DMA can be use to send data to the SRAM to the flash. You can find here an exemple for the STM32L412kb-Nucleo.

Best regards.

II

raz3l · ‎2023-09-27

Thanks for the clarification!

raz3l · ‎2023-11-03

Hi TDK,

I was doing some random experiments and during a series of stress tests I encountered some results that I can't fully understand.
The experimental setup is simple: the CPU is running a sequence of 100 nop instructions while I would enable/disable the number of active DMAs and mix-and-match acceleration options of the Flash controller (instruction cache, data cache, and prefetching). DMAs are configured to be reading data from flash and writing it to the SRAM. When the transfer is over, the DMA's interrupt is triggered, and I reconfigure them all over again and start the transfer again.

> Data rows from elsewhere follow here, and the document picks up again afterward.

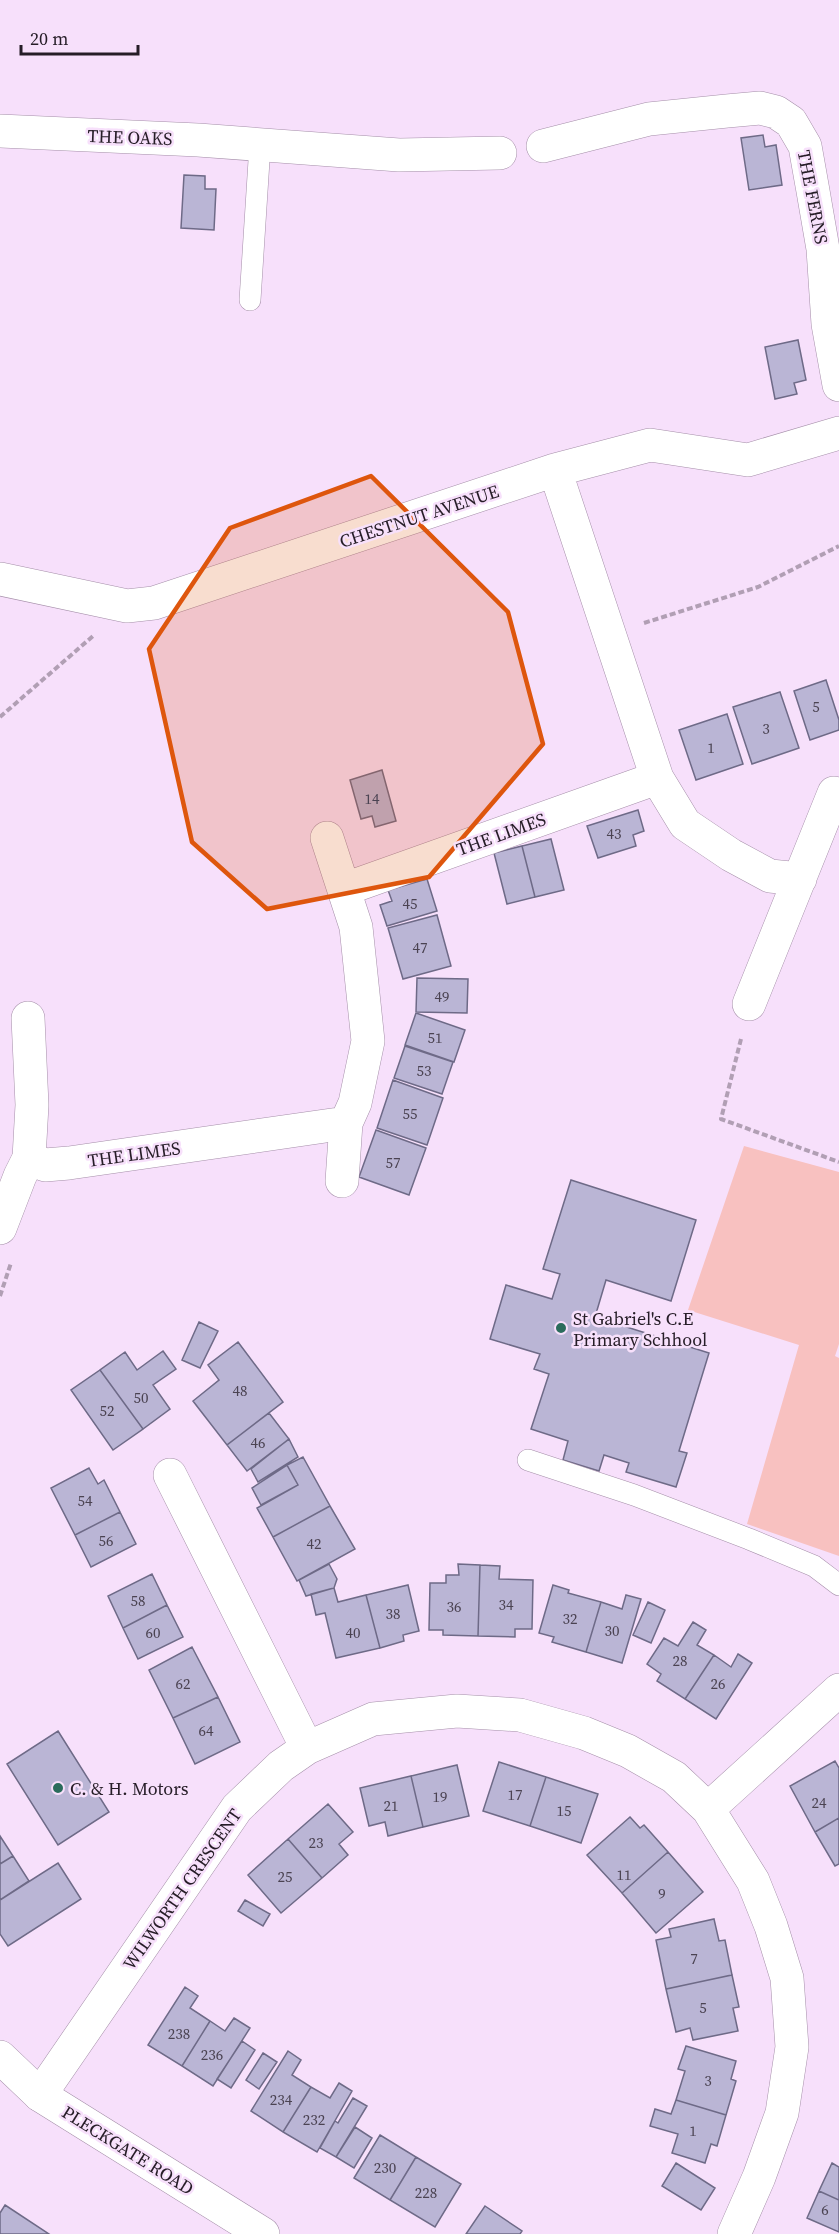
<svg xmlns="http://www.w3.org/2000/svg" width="839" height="2234" viewBox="0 0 839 2234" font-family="'Source Serif 4',serif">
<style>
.green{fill:#f8c1c0}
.building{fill:#bab5d5;stroke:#6e6a87;stroke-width:1.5}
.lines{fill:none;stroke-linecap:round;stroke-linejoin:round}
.lane-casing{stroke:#a58fa9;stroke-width:22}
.street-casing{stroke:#a58fa9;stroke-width:34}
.secondary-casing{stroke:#a58fa9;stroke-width:34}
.path{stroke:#b19fb4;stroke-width:4;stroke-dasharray:6 3;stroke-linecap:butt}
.lane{stroke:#fff;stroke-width:21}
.street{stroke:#fff;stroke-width:33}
.secondary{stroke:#fff;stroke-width:33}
.marked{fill:#de560d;fill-opacity:0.2;stroke:#de560d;stroke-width:4.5;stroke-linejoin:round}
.poi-dot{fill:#2b6c5c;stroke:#f7e0fb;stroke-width:2}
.labels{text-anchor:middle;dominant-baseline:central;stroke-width:5;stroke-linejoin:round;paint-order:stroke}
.number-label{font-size:15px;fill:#4b4352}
.street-label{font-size:18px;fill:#261d27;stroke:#f7e0fb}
.poi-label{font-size:18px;fill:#261d27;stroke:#f7e0fb;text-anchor:start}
</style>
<rect width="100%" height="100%" fill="#f7e0fb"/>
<path class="green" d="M 744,1146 L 839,1172 L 839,1344 L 835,1356 L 839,1358 L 839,1556 L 747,1524 L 799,1345 L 688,1310 Z"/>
<path class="building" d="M 763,135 L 765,147 L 776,145 L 782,185 L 749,190 L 741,138 Z
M 184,175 L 205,176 L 205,189 L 216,189 L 214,230 L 181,228 Z
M 798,340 L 806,380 L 794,383 L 797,394 L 775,399 L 765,347 Z
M 826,680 L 839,720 L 839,730 L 810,740 L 794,691 Z
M 780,692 L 799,748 L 752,764 L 733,707 Z
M 727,714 L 743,764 L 696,780 L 679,730 Z
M 382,770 L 396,821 L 375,827 L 372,816 L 361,819 L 350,780 Z
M 638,810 L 644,831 L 633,835 L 636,846 L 598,858 L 587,826 Z
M 551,839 L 564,890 L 535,897 L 522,846 Z
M 522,846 L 535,897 L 507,904 L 494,853 Z
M 427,879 L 437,911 L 387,926 L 380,905 L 392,901 L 388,890 Z
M 437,915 L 451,966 L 403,979 L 388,928 Z
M 417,978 L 468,979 L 467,1013 L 416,1012 Z
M 416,1013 L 465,1030 L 454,1062 L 405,1045 Z
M 405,1046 L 453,1062 L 442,1094 L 394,1078 Z
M 393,1080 L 443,1098 L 427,1145 L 377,1128 Z
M 376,1130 L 426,1148 L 409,1195 L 359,1177 Z
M 571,1180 L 696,1220 L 671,1301 L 606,1280 L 595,1317 L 709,1353 L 679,1451 L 687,1453 L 676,1487 L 626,1472 L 629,1463 L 604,1455 L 599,1471 L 563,1460 L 568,1441 L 531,1429 L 549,1374 L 534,1369 L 540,1354 L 490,1339 L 506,1285 L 552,1299 L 560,1274 L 543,1269 Z
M 199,1322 L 218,1331 L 200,1368 L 182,1360 Z
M 238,1342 L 283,1402 L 227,1445 L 193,1401 L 219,1380 L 208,1365 Z
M 163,1351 L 176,1369 L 153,1385 L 170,1409 L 143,1429 L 100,1370 L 125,1352 L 137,1370 Z
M 100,1370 L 143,1429 L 113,1450 L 71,1390 Z
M 269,1413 L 289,1439 L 247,1471 L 227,1445 Z
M 289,1439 L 298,1457 L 258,1482 L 251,1469 Z
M 303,1457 L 330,1506 L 273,1537 L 257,1508 L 298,1485 L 287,1465 Z
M 287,1465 L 298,1485 L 261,1505 L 252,1488 Z
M 89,1468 L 98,1484 L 104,1480 L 120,1512 L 75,1535 L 51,1488 Z
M 330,1506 L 355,1549 L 297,1581 L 273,1537 Z
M 120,1512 L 136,1544 L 91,1567 L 75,1535 Z
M 329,1564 L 337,1579 L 334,1588 L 306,1596 L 299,1580 Z
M 458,1564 L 480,1565 L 478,1636 L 443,1635 L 443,1630 L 429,1630 L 430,1583 L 446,1583 L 446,1575 L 459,1575 Z
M 480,1565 L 500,1566 L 499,1579 L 533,1580 L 532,1629 L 515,1629 L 515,1637 L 478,1636 Z
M 152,1574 L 167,1605 L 123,1628 L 108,1596 Z
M 408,1585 L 419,1631 L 403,1635 L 404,1641 L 380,1648 L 366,1595 Z
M 553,1585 L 569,1590 L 568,1593 L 601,1602 L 586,1652 L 552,1642 L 554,1637 L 539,1633 Z
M 334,1588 L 338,1602 L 366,1595 L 380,1648 L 336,1658 L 325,1613 L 316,1615 L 311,1594 Z
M 626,1595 L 641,1599 L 622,1663 L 586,1652 L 601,1602 L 622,1609 Z
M 648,1602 L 665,1610 L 651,1643 L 633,1635 Z
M 167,1605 L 183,1637 L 138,1659 L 123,1628 Z
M 693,1622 L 706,1630 L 697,1645 L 714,1655 L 685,1699 L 657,1681 L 661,1674 L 647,1664 L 664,1638 L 678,1646 Z
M 192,1647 L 218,1697 L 173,1718 L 149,1670 Z
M 738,1654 L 752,1663 L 716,1719 L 685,1699 L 714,1655 L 731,1667 Z
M 218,1697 L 240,1742 L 195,1764 L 173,1718 Z
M 58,1731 L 109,1812 L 58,1845 L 7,1764 Z
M 835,1761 L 839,1768 L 839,1818 L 815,1832 L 790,1786 Z
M 499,1762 L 546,1777 L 530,1826 L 483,1811 Z
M 457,1765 L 469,1816 L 423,1827 L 411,1776 Z
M 411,1776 L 423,1827 L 388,1836 L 385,1822 L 369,1826 L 360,1788 Z
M 546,1777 L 598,1794 L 581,1843 L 530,1826 Z
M 328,1804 L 353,1832 L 339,1844 L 348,1855 L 322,1878 L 288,1839 Z
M 630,1817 L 640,1828 L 644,1825 L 668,1852 L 622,1893 L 587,1855 Z
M 839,1818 L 839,1864 L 835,1866 L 815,1832 Z
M 0,1836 L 13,1856 L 0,1864 Z
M 288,1839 L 322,1878 L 281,1913 L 248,1875 Z
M 668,1852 L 703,1892 L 656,1933 L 622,1893 Z
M 13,1856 L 29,1881 L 0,1900 L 0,1864 Z
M 58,1863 L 81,1899 L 8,1946 L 0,1934 L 0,1900 Z
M 245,1900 L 270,1914 L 263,1926 L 238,1911 Z
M 714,1919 L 719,1941 L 725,1940 L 732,1975 L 666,1989 L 656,1940 L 671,1937 L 669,1929 Z
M 732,1975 L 739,2007 L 733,2008 L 738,2031 L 693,2040 L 690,2028 L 676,2032 L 666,1989 Z
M 185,1987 L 198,1996 L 190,2008 L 210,2021 L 182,2066 L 148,2045 Z
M 234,2018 L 250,2028 L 213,2086 L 182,2066 L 210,2021 L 225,2031 Z
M 242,2041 L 255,2050 L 231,2088 L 217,2079 Z
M 686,2046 L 736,2061 L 731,2079 L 736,2081 L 726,2115 L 676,2100 L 685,2071 L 678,2069 Z
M 288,2051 L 301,2060 L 292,2075 L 311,2087 L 283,2132 L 251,2111 Z
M 263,2053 L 277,2062 L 259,2089 L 246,2080 Z
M 339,2083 L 352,2091 L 317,2152 L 283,2132 L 311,2087 L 330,2098 Z
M 353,2098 L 367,2106 L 336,2157 L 320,2148 L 335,2121 L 338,2123 Z
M 676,2100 L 726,2115 L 717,2146 L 711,2144 L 705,2163 L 672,2153 L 678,2134 L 650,2126 L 655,2109 L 671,2114 Z
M 355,2127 L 372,2138 L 354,2168 L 336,2157 Z
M 380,2135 L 416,2157 L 390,2200 L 354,2178 Z
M 416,2157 L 461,2184 L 435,2227 L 390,2200 Z
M 676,2163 L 715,2188 L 701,2210 L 662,2186 Z
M 832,2163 L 839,2167 L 839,2200 L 819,2191 Z
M 819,2191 L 839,2200 L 839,2232 L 807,2218 Z
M 5,2205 L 49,2234 L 0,2234 L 0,2213 Z
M 485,2206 L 522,2231 L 520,2234 L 466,2234 Z"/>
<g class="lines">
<g class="lane-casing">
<path id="lane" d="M 250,300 L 260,145
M 528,1460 L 634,1495 L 749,1539 L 814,1566 L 839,1585"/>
</g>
<g class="street-casing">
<path id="street" d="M 0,131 L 198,140 L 399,155 L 500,153
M 543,146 L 649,119 L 727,111 L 760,108 L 776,112 L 791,122 L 805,146 L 813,191 L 823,249 L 828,324 L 839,385
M 555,470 L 657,778 L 685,824 L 731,855 L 770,876 L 800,879
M 0,579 L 127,606 L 154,603 L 555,470 L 650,445 L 748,460 L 839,433
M 327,838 L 356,927 L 368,1041 L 355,1103 L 346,1123 L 342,1181
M 345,889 L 657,778
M 749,1004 L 834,793
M 29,1158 L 45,1165 L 69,1163 L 346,1123
M 0,1228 L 20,1176 L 29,1158 L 32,1105 L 28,1018
M 170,1475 L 307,1748
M 708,1809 L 839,1690
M 40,2095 L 237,1808 L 281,1766 L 307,1748 L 373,1719 L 457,1711 L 520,1715 L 584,1733 L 628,1751 L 674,1777 L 708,1809 L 753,1881 L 771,1926 L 787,1978 L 792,2047 L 782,2113 L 759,2177 L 734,2234"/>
</g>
<g class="secondary-casing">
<path id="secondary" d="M 0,2057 L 40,2095 L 263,2234"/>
</g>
<path class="path" d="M 644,623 L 758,587 L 839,546
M 0,717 L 93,636
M 741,1039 L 721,1119 L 839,1162
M 0,1296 L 11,1263"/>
<use href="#lane" class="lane"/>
<use href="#street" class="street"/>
<use href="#secondary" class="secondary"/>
</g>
<path class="marked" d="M 371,476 L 508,612 L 543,744 L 429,877 L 267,909 L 192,842 L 149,649 L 230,528 Z"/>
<g class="poi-dot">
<circle cx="561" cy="1328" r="6"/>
<circle cx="58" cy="1788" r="6"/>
</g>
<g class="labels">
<g class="number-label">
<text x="816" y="706">5</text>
<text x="766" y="728">3</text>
<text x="711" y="747">1</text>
<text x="372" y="798">14</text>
<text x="614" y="833">43</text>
<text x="410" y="903">45</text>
<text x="420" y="947">47</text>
<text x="442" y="996">49</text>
<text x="435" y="1037">51</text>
<text x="424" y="1070">53</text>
<text x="410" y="1113">55</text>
<text x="393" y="1162">57</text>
<text x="240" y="1390">48</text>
<text x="141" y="1397">50</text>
<text x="107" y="1410">52</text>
<text x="258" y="1442">46</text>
<text x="85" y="1500">54</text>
<text x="106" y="1540">56</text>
<text x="314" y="1543">42</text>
<text x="138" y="1600">58</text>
<text x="506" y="1604">34</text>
<text x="454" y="1606">36</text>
<text x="393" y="1613">38</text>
<text x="570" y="1618">32</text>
<text x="612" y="1630">30</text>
<text x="153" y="1632">60</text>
<text x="353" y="1632">40</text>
<text x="680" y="1660">28</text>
<text x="183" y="1683">62</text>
<text x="718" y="1683">26</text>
<text x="206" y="1730">64</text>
<text x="515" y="1794">17</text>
<text x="440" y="1796">19</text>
<text x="819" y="1802">24</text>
<text x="391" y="1805">21</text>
<text x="564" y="1810">15</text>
<text x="316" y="1842">23</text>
<text x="624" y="1874">11</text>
<text x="285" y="1876">25</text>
<text x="662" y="1893">9</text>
<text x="694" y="1958">7</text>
<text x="703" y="2007">5</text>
<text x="179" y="2033">238</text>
<text x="212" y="2054">236</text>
<text x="708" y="2080">3</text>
<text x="281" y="2099">234</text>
<text x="314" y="2119">232</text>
<text x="693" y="2130">1</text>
<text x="385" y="2167">230</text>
<text x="426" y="2192">228</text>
<text x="825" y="2209">6</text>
</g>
<g class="street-label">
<text transform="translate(130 137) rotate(2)">THE OAKS</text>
<text transform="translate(813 197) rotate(79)">THE FERNS</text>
<text transform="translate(419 516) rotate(-18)">CHESTNUT AVENUE</text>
<text transform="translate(501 834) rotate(-20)">THE LIMES</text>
<text transform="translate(134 1154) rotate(-8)">THE LIMES</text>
<text transform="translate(182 1889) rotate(-55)">WILWORTH CRESCENT</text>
<text transform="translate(128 2150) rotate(32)">PLECKGATE ROAD</text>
</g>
<g class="poi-label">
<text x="573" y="1318">St Gabriel's C.E<tspan x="573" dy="21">Primary Schhool</tspan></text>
<text x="70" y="1788">C. &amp; H. Motors</text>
</g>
</g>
<path d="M21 45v9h117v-9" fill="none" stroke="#261d27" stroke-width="3"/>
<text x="30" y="45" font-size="18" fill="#261d27" stroke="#f7e0fb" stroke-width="4.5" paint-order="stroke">20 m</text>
</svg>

I use the systick to measure the time taken to execute that 100 nop instructions
When doing that, I achieve some results that I can't explain:

With a single active DMA, there was a 30% overhead in performance, which seems reasonable since the core is sharing with the DMA the access to the flash
Activating a second DMA caused the execution delay to spike nearly to 1000x, which I wasn't expecting and couldn't quite figure out why is this happening
Disabling the instruction and data cache resulted in total core starvation, meaning I couldn't get any output from the serial port with the total number of cycles that took to run the 100 nop instructions.

Notably, when only the data cache was enabled, the system's performance improved compared to having only the instruction cache active.

Given these observations, I am curious to understand the underlying reasons for this behavior. So, I'm shooting these questions:

Why does the system performance degrade so significantly when a second DMA is activated?
What could be the cause behind the complete core starvation when the ART acceleration options are disabled?
Is there a reason why the data cache seems to have a more substantial impact on performance than the instruction cache in this context?

Any technical insights, guidance, or suggestions for further experimentation would be greatly appreciated. Thank you for your time and sorry for the long explanation.